Tuesday, January 20, 2009

More on expert opinion and climate change

Further to my complaint that prominent greenhouse skeptic bloggers don't place enough emphasis on the question of qualifications and experience of the scientists they like to quote in support, here's a story of a recent survey designed to get a better idea of what those closest to the field think:
Doran found that climatologists who are active in research showed the strongest consensus on the causes of global warming, with 97 percent agreeing humans play a role. Petroleum geologists and meteorologists were among the biggest doubters, with only 47 and 64 percent respectively believing in human involvement. Doran compared their responses to a recent poll showing only 58 percent of the public thinks human activity contributes to global warming.

"The petroleum geologist response is not too surprising, but the meteorologists' is very interesting," he said. "Most members of the public think meteorologists know climate, but most of them actually study very short-term phenomenon."

He was not surprised, however, by the near-unanimous agreement by climatologists.

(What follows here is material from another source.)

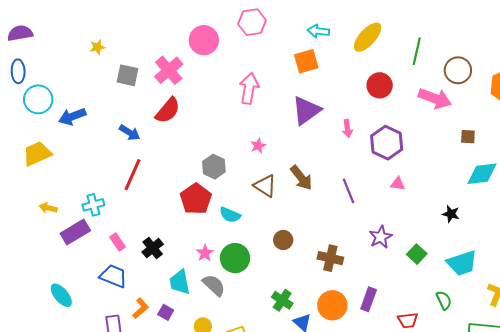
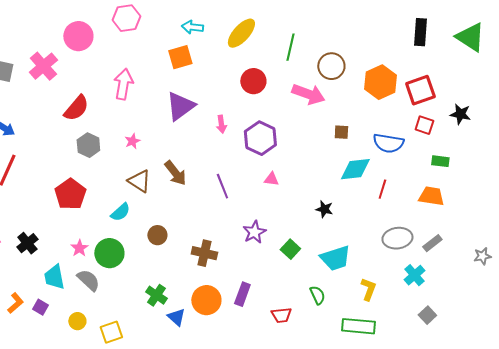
red semicircle: (168, 110) -> (76, 108), moved
gray hexagon: (214, 167) -> (88, 145), moved
cyan semicircle: (230, 215) -> (120, 212), moved, turned -65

"They're the ones who study and publish on climate science. So I guess the take-home message is, the more you know about the field of climate science, the more you're likely to believe in global warming and humankind's contribution to it."

Of course, skeptics will say "well, that's just climatologists defending their funding", but honestly, doesn't the greatest fame in science often come to those who do the groundbreaking work that shows the established beliefs of the majority in his or her field are wrong? Why wouldn't that work to encourage those in climatology to publish work that disproves AGW?

The other point is: why are oil geologists such a contrary bunch? What is it about looking for oil that makes them think they know better on climate change?